* ENTRIES PROVIDED *
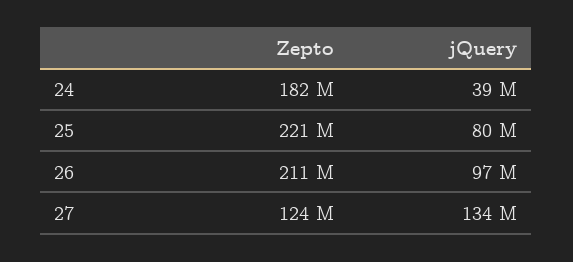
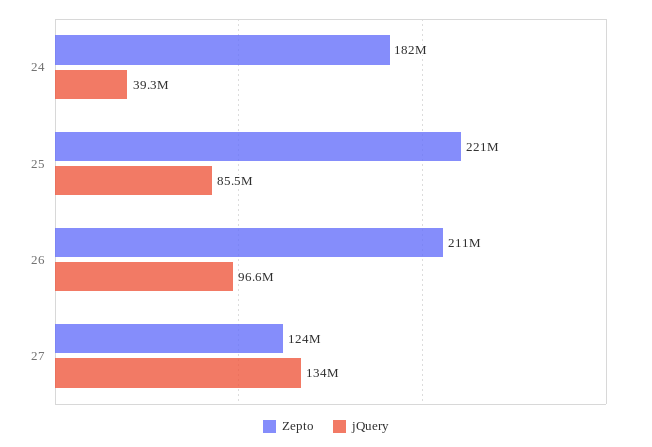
jQuery, 25: 80000000 -> 85500000

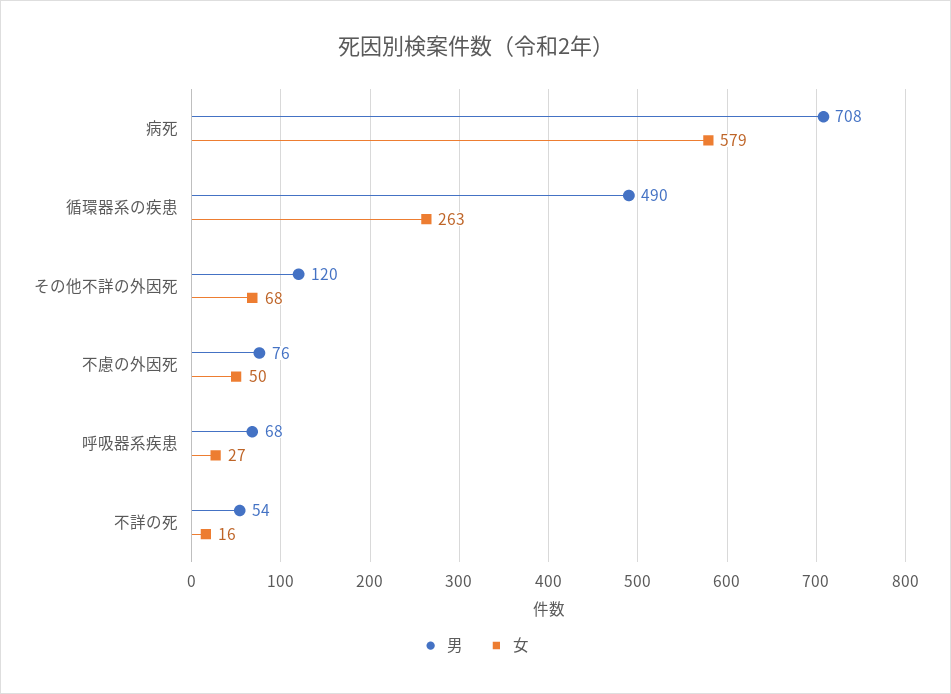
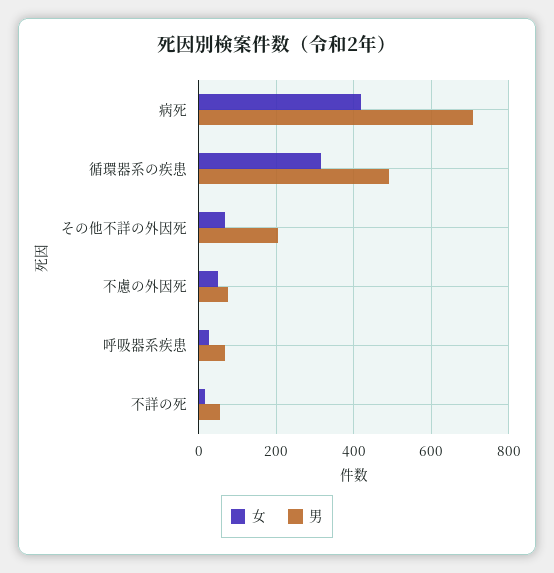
女, 病死: 579 -> 420
女, 循環器系の疾患: 263 -> 320
男, その他不詳の外因死: 120 -> 200

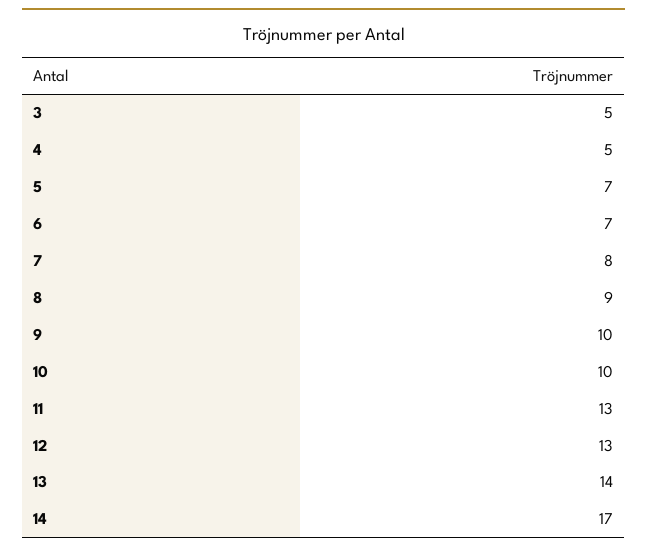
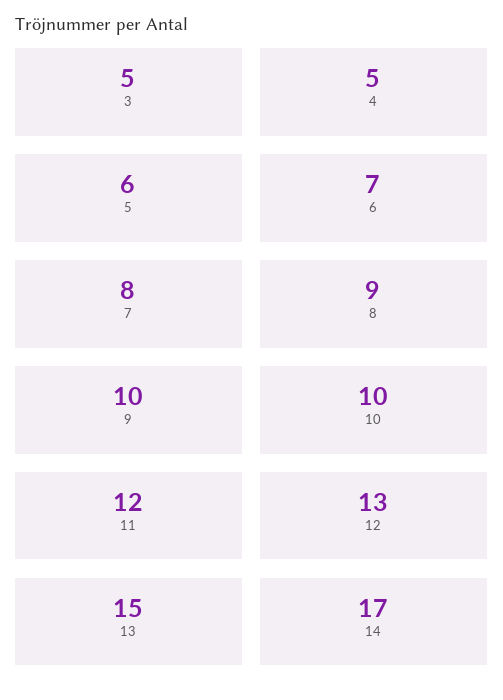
5: 7 -> 6
11: 13 -> 12
13: 14 -> 15

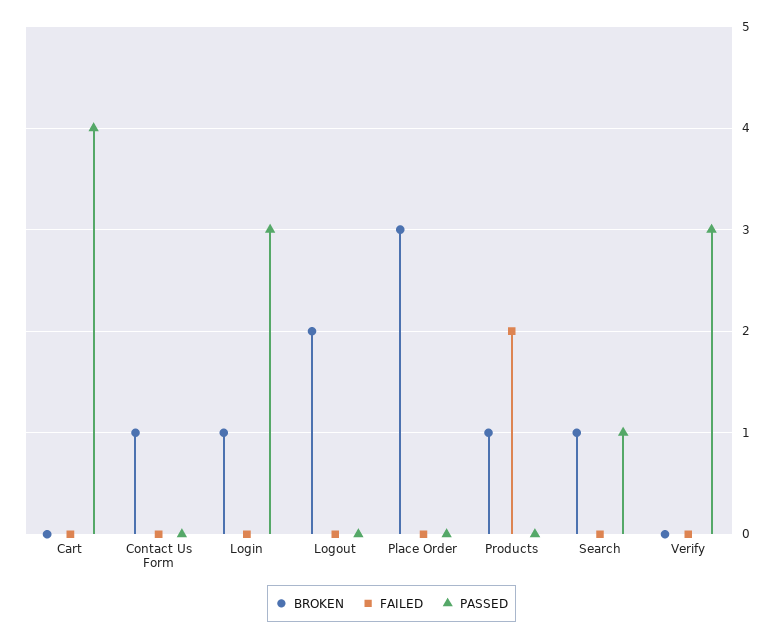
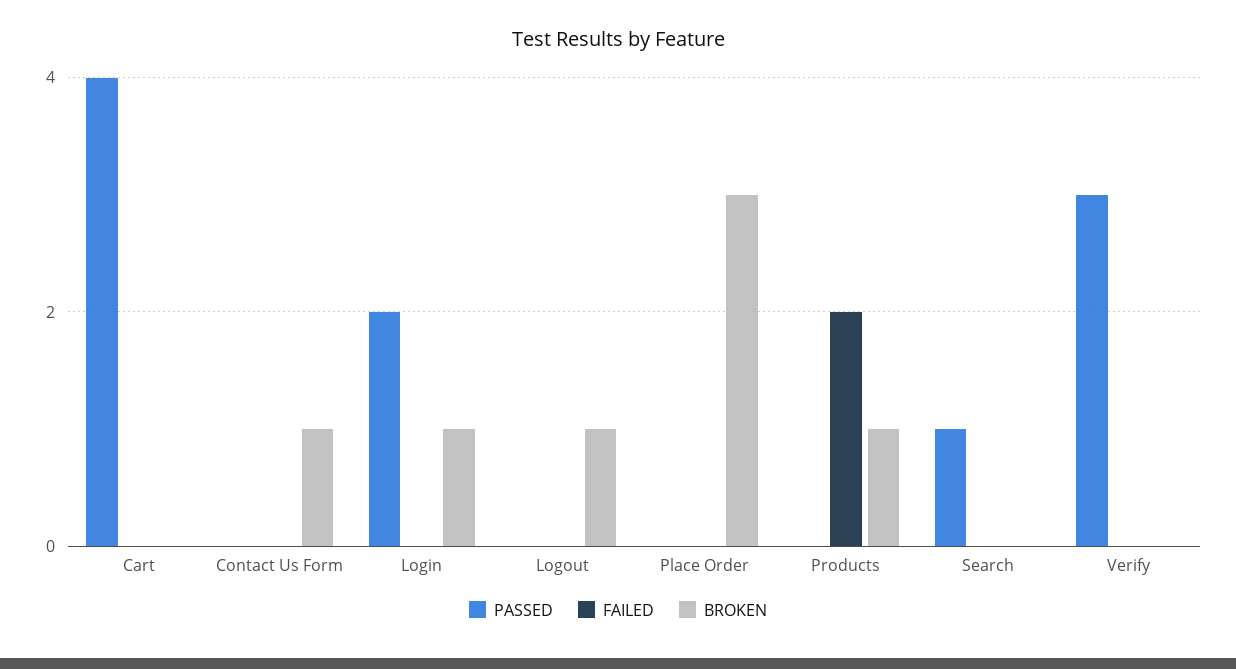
PASSED, Login: 3 -> 2
BROKEN, Logout: 2 -> 1
BROKEN, Search: 1 -> 0

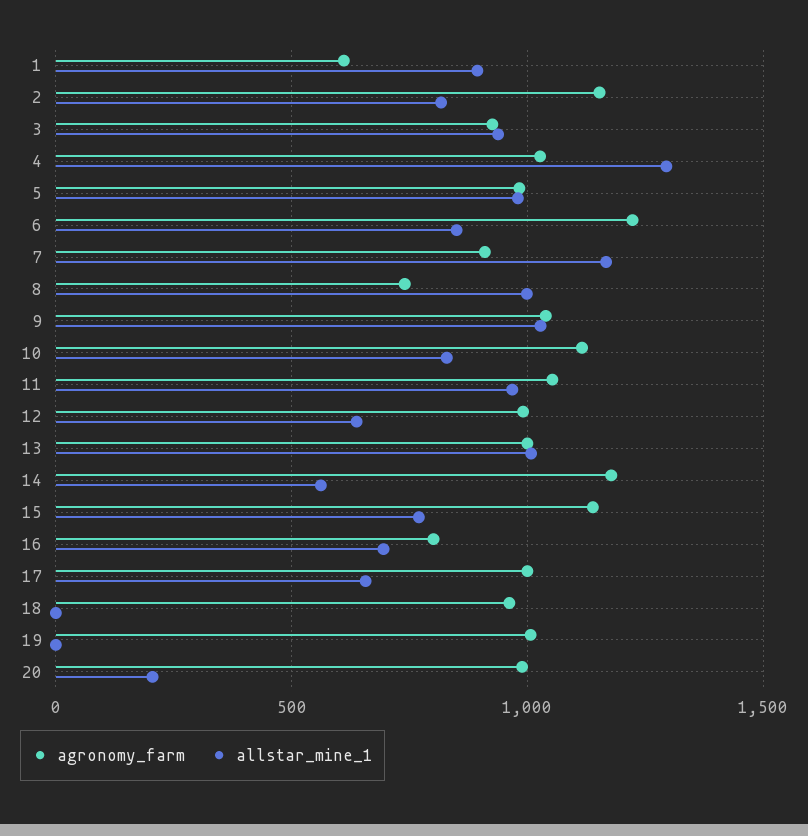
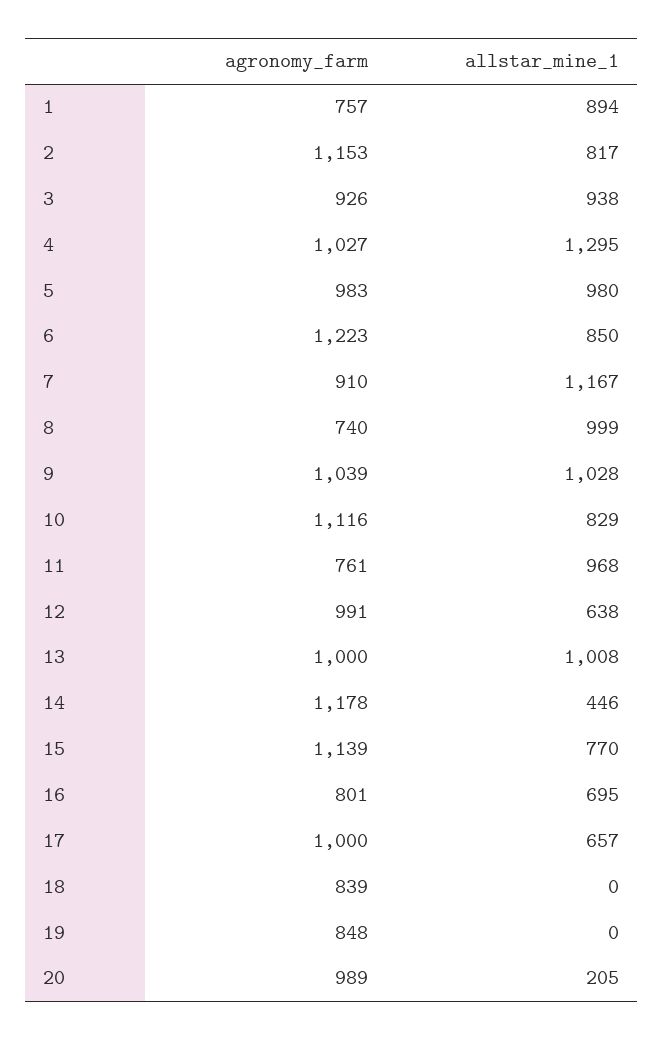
agronomy_farm, 1: 600 -> 757
agronomy_farm, 11: 1050 -> 761
allstar_mine_1, 14: 550 -> 446
agronomy_farm, 18: 950 -> 839
agronomy_farm, 19: 1000 -> 848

* TASK TO CARRY OUT *
Your task is to copy exactly, and only, the lines from the line with "agronomy_farm, 11: 1050 -> 761" through the last line of the entries, both included.

* EXERCISE SOLUTION *
agronomy_farm, 11: 1050 -> 761
allstar_mine_1, 14: 550 -> 446
agronomy_farm, 18: 950 -> 839
agronomy_farm, 19: 1000 -> 848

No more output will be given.